DEU NA FOLHA DE S. PAULO
Ao criticar apedrejamento de mulheres no Irã, Dilma sinaliza mudança no Itamaraty
A fala crítica de Dilma sobre a guerra cambial aprofunda o discurso de "altivez" da área externa
Ao criticar apedrejamento de mulheres no Irã, Dilma sinaliza mudança no Itamaraty
A fala crítica de Dilma sobre a guerra cambial aprofunda o discurso de "altivez" da área externa
Igor Gielow
Apesar do estilo truncado e da volta de cacoetes da "ministra do PowerPoint", a fala de Dilma Rousseff ontem trouxe algumas luzes sobre o que pode vir a ser o posicionamento externo do Brasil em seu governo.
Primeiro, uma inflexão. Ao criticar o apedrejamento de mulheres no Irã, ela classificou a prática de "bárbara", "mesmo considerando os usos e costumes" do regime islâmico de Teerã.
Supondo-se que ela tenha a mesma opinião sobre o provável enforcamento de Sakineh Ashtiani, a iraniana acusada de adultério e assassinato que anda a comover o Ocidente, é uma guinada na política de vista grossa do Itamaraty lulista às práticas dos regimes aliados.
No caso específico de Sakineh, após considerá-la um problema do Irã, Lula ainda embicou uma tentativa de remediação de imagem ao oferecer asilo à mulher. Mas nunca se viu Lula ou o ministro das Relações Exteriores, Celso Amorim, criticar atos bárbaros pelo que são.
Em sua defesa, o Itamaraty sustenta que isso é relativismo cultural obrigatório, sob o argumento diplomático de que não é justo julgar outras realidades. Os anos Lula, contudo, foram consistentes em ignorar violações de direitos humanos e abusos.
Dissidentes cubanos foram ridicularizados, vários ditadores cortejados.Do lado das semelhanças, a fala crítica de Dilma sobre a chamada guerra cambial traz um aprofundamento no discurso de "altivez" preconizado pela área externa.

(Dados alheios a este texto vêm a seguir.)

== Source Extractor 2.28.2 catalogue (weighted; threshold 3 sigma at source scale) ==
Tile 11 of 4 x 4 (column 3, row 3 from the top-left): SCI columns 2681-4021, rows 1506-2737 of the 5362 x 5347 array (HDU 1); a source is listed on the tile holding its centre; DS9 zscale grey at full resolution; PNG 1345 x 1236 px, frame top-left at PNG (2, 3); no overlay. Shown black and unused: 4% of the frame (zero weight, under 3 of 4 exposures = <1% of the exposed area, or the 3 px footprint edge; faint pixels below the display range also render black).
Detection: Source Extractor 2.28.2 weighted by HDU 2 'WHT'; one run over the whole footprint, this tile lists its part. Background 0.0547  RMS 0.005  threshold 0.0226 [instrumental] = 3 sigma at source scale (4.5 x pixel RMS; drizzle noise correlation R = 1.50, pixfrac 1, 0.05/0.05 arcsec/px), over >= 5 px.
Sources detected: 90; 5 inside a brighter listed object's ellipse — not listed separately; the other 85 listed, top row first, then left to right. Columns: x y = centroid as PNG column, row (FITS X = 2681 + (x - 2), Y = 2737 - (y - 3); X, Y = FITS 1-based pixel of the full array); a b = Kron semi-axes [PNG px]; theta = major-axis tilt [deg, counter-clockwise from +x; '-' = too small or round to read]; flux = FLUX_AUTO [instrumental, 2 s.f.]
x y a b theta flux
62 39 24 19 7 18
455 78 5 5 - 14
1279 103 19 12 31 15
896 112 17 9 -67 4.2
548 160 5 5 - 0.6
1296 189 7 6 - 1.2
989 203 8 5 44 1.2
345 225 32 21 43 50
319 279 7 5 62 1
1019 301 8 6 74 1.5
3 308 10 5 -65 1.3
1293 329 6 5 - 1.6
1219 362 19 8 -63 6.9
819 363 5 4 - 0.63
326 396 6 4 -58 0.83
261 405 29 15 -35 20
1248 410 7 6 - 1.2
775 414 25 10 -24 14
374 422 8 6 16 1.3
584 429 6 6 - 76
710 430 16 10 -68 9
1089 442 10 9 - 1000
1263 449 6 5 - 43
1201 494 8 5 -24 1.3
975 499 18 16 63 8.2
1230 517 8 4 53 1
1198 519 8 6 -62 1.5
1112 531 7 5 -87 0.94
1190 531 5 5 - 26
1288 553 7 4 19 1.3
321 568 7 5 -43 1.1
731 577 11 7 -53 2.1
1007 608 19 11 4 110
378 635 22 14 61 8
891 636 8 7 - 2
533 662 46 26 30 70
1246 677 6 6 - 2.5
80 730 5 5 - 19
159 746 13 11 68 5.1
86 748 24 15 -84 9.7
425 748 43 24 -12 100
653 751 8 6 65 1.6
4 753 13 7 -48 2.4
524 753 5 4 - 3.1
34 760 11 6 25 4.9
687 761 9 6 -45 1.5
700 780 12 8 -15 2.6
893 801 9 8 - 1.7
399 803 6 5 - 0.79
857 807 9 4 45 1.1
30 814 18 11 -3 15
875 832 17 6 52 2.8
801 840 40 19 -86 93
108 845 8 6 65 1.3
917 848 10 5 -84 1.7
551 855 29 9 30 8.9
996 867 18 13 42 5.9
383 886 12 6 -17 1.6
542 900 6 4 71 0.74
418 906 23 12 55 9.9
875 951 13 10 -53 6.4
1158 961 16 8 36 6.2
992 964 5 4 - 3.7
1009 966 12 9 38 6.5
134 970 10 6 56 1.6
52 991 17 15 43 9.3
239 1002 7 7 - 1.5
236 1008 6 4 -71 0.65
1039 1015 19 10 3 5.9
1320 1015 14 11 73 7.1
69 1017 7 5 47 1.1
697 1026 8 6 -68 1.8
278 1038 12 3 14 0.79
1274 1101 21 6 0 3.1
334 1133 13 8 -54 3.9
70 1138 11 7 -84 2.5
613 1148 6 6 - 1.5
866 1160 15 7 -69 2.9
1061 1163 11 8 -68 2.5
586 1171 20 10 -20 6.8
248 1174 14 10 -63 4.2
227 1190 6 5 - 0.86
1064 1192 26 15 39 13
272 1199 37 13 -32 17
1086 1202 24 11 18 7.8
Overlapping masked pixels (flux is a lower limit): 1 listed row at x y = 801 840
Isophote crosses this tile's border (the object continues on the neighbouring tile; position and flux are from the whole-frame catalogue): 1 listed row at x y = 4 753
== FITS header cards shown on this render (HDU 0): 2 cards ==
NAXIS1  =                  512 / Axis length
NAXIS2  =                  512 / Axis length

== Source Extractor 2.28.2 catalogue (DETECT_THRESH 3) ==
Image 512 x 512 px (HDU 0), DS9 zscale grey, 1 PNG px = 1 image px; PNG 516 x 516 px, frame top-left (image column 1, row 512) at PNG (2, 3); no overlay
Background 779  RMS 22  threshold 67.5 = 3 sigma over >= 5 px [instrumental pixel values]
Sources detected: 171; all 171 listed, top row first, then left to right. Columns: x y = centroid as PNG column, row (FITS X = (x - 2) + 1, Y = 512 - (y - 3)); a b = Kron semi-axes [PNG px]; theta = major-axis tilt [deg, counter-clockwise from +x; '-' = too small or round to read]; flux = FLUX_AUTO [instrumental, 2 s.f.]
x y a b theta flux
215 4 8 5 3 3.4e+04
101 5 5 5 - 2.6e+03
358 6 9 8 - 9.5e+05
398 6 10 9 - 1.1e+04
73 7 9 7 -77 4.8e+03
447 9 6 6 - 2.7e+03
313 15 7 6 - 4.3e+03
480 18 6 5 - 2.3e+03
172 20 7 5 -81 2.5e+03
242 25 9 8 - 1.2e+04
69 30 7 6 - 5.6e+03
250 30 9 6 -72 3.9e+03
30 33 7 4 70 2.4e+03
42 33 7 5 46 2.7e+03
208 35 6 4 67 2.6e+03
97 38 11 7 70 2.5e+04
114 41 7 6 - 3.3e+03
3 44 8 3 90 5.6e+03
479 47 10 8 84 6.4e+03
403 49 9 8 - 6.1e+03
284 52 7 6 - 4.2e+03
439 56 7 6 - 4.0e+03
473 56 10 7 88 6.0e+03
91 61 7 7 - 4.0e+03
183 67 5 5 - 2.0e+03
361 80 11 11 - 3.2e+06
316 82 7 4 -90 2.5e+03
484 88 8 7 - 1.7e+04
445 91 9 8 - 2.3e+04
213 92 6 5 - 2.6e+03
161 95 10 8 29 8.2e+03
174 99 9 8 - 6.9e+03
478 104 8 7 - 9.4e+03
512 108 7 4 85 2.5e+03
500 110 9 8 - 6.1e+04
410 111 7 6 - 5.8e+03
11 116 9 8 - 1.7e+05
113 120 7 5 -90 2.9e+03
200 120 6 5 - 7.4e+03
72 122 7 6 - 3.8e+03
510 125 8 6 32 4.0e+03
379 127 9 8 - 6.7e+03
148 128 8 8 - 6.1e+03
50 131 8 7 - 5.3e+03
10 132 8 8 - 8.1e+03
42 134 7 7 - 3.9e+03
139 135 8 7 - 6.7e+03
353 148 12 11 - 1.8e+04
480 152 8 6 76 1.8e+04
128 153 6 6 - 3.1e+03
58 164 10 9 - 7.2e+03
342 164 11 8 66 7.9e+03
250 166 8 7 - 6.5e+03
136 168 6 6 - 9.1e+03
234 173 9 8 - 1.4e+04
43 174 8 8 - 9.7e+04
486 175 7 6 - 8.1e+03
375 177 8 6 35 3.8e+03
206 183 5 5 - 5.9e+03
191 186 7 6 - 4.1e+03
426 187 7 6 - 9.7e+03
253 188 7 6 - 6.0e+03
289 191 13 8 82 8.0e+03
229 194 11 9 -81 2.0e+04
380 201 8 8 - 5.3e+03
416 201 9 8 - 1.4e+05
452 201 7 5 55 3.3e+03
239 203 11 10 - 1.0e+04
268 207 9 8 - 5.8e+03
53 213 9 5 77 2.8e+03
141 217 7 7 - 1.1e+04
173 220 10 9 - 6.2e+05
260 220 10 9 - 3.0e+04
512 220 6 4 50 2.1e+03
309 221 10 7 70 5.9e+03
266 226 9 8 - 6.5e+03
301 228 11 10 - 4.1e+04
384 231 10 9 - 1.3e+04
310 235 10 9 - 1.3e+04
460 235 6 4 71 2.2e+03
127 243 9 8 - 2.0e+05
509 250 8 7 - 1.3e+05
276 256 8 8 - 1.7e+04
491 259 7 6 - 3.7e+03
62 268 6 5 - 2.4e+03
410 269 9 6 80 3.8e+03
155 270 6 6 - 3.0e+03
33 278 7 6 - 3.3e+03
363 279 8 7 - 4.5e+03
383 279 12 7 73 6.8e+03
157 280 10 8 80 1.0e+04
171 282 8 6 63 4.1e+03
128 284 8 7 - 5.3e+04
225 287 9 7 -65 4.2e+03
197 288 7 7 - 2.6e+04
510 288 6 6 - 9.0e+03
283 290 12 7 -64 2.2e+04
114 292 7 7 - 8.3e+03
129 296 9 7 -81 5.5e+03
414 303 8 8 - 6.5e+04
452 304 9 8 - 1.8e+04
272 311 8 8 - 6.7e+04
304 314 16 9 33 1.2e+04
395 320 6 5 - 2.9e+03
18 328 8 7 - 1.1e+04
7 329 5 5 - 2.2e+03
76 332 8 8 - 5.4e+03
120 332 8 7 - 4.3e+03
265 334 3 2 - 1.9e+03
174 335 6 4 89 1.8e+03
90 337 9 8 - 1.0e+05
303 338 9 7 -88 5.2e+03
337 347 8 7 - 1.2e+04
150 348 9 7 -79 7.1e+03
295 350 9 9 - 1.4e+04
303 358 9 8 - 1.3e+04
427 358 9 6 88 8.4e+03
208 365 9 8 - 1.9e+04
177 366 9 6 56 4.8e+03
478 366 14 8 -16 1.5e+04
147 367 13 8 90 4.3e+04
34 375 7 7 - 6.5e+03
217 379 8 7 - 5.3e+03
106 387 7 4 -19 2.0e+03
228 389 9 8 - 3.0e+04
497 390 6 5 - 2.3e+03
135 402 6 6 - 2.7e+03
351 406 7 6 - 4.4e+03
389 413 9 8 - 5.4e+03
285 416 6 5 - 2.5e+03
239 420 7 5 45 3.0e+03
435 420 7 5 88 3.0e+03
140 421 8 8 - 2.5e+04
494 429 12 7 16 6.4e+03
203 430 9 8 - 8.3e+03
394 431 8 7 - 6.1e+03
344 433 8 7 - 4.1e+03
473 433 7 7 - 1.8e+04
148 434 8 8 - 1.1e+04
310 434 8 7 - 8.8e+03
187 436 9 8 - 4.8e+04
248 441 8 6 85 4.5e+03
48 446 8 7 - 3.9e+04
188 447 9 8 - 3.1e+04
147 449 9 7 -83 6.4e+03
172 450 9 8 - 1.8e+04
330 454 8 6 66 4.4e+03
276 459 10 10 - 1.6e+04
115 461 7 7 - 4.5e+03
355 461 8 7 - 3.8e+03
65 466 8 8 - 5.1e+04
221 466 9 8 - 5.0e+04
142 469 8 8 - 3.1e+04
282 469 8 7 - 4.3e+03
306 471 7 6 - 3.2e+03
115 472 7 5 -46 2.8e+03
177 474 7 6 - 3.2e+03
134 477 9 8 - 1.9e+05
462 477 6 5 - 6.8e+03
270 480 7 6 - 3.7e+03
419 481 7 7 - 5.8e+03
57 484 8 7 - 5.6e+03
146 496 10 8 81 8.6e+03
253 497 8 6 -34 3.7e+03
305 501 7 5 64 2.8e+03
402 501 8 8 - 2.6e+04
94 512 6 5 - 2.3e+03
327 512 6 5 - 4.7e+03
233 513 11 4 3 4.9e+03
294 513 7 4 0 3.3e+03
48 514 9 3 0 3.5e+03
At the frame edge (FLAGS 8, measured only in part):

Eleger Estados Unidos e China como adversários antes de tomar posse não é exatamente trivial. É elevar a um patamar mais concreto, o da disputa comercial real e não de picuinhas anti-imperialistas, a "briga contra os grandes" ensaiada nos oito anos de PT no poder.
É preciso checar a compatibilidade entre retórica e realidade e examinar as contradições -em seu discurso da vitória, Dilma criticava protecionistas, mas lembrava da importância "das nossas próprias políticas".
A plateia também poderia ser poupada de bobagens como a dita ontem, quando a eleita afirmou que a Segunda Guerra Mundial decorreu tão somente de uma disputa econômica análoga à atual.
Seja como for, Dilma insinuou que manterá a voz grossa do Lula que canalizava os desejos de Amorim e companhia. A questão seguinte é ver se, até por uma questão de extensão vocal política, ela conseguirá manter o tom.